= Melanie Gutteridge =

English actress

Melanie Gutteridge is an English actress, best known for playing PC Emma Keane in The Bill. She made two appearances in Not Going Out playing Amy.

==Biography==
Gutteridge was born in Waltham Forest, Essex, and studied at the Webber Douglas Academy of Dramatic Art from 1994 to 1997. She is married to actor Rufus Wright, who guest starred in a 2008 episode of The Bill.

What you are asked to do: Reproduce the entire passage on Melanie Gutteridge word for word, without any changes.

Material provided:
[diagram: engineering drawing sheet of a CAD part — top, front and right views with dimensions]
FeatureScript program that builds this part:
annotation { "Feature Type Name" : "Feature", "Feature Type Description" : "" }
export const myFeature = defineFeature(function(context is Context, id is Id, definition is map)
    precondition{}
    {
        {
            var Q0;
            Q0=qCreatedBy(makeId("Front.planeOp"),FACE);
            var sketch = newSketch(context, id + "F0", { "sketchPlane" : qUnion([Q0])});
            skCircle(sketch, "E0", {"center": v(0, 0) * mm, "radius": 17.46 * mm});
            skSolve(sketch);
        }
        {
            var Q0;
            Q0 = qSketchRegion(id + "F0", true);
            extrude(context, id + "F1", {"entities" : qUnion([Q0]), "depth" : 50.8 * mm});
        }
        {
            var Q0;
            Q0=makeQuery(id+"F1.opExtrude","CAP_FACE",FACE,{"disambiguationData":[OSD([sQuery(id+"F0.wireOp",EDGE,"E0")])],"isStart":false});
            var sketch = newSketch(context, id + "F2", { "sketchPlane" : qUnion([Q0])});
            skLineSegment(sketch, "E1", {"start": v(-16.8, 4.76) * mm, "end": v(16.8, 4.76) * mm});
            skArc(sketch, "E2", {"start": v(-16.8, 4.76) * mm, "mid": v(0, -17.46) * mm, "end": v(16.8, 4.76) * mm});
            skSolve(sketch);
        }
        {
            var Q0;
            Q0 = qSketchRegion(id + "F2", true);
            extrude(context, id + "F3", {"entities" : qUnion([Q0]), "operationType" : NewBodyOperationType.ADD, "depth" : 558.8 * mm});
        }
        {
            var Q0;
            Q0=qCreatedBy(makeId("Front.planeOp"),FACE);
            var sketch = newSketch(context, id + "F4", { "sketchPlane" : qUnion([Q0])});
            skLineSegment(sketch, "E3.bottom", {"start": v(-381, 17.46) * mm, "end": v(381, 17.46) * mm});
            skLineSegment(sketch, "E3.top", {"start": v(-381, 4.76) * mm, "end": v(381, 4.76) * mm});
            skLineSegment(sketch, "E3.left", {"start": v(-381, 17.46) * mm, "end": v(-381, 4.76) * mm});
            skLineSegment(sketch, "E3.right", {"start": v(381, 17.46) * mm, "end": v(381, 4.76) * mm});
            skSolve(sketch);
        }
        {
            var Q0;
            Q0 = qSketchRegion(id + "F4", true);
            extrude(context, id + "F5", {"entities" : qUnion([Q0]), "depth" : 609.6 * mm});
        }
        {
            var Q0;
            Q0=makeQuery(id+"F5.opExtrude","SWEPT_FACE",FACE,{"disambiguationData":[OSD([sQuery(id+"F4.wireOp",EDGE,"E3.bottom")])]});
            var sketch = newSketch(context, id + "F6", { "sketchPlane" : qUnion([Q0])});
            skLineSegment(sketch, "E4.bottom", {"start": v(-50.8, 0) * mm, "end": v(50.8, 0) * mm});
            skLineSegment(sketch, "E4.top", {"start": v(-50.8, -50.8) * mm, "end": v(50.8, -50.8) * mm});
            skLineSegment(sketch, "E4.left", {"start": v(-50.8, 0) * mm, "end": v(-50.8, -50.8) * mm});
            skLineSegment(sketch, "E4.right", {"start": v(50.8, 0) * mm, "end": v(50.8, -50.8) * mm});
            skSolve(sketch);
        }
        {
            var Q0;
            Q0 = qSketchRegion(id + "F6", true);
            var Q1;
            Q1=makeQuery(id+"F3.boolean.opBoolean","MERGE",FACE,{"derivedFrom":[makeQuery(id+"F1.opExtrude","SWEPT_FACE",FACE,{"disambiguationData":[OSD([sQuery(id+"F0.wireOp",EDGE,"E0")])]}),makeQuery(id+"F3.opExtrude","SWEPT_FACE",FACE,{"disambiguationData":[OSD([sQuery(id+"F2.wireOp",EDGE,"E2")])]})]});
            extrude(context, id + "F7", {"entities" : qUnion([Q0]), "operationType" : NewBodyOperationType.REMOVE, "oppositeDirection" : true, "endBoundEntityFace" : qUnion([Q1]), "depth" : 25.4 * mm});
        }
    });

Response to this exercise:
= Melanie Gutteridge =

English actress

Melanie Gutteridge is an English actress, best known for playing PC Emma Keane in The Bill. She made two appearances in Not Going Out playing Amy.

==Biography==
Gutteridge was born in Waltham Forest, Essex, and studied at the Webber Douglas Academy of Dramatic Art from 1994 to 1997. She is married to actor Rufus Wright, who guest starred in a 2008 episode of The Bill.